Although limited to the last 10 years, the findings of the present review show that the preclinical research focussed on NP-systems efficacy testing is quite far for their clinical translatability. In the clinical setting, nanotechnologies for OA are still under development, with very few clinical experiments. A search in the PubMed database and the Clinicaltrials register highlighted that NPs are generally tested as nano-based emulsions or formulations to deliver analgesic NSAIDs or anti-inflammatory gold nanoparticles by topical and oral applications, and these clinical studies, mostly of phases one and two, demonstrated safety and efficacy with significantly improved pain, stiffness, and physical function in patients affected by OA [67,68,69,70,71,72,73,74,75] (NCT00484120, NCT05347602).

5. Conclusions

OA is a chronic and highly impactful inflammatory disease affecting an increasing population. Due to the complexity of the etiology and pathogenesis of OA, the efficacy of a single therapy seems to be overcome in favour of multi-composite treatments that could address many cues that arise in OA, which are tailored to patients. The research in nanomedicine is exponentially increasing, although, to date, the main limit is the translation of NP-gels from bench to bedside. To reach the clinical standards, biosafety issues should be checked by a multistep preclinical approach: it should comprise the complete chemico-physical characterization of the system, including its biomechanical, lubricating, and degradation properties, in vitro cytotoxicity testing with particular emphasis on macrophage responses to NPs, and in vivo safety and efficacy tests. Moreover, some issues related to the low reproducibility of the manufacturing processes, the stability of NPs (even in wet conditions), and the determination of NPs’ fates with detecting systems sensible enough to control NPs’ distribution in the whole body should be solved.

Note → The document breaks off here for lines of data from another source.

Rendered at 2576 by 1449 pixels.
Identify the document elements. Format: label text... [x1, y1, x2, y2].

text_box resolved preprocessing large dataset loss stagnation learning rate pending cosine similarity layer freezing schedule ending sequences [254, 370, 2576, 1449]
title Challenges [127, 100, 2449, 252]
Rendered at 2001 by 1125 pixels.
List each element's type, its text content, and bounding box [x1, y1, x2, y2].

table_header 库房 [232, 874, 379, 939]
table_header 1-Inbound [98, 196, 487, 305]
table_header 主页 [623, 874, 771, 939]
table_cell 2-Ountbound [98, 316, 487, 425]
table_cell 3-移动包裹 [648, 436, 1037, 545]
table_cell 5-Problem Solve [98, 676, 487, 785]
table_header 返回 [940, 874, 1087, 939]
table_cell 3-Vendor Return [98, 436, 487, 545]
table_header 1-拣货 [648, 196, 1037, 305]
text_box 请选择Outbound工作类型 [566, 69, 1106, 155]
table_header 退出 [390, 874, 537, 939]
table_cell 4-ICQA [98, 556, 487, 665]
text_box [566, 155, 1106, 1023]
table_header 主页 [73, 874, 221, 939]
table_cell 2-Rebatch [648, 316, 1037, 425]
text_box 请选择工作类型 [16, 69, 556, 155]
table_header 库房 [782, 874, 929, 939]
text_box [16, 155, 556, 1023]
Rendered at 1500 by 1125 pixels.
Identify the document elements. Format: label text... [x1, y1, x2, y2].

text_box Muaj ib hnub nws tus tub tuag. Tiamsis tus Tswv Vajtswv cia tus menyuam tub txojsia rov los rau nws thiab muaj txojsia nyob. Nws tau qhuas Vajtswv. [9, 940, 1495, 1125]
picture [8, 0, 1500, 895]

The combination of hydrogels with NPs aims to combine the already-confirmed benefits of the former with the innovation of the latter to simultaneously address the problems of joint lubrication, mechanical competence, chondroprotective effects, drug delivery, and residence time. Our review evidenced that preclinical research is still at the beginning and requires extensive studies and technical hits to determine the efficacy, safety, fate, and localization of NPs, both in vitro and in vivo, with the ultimate aim of translating into an effective therapy for OA patients.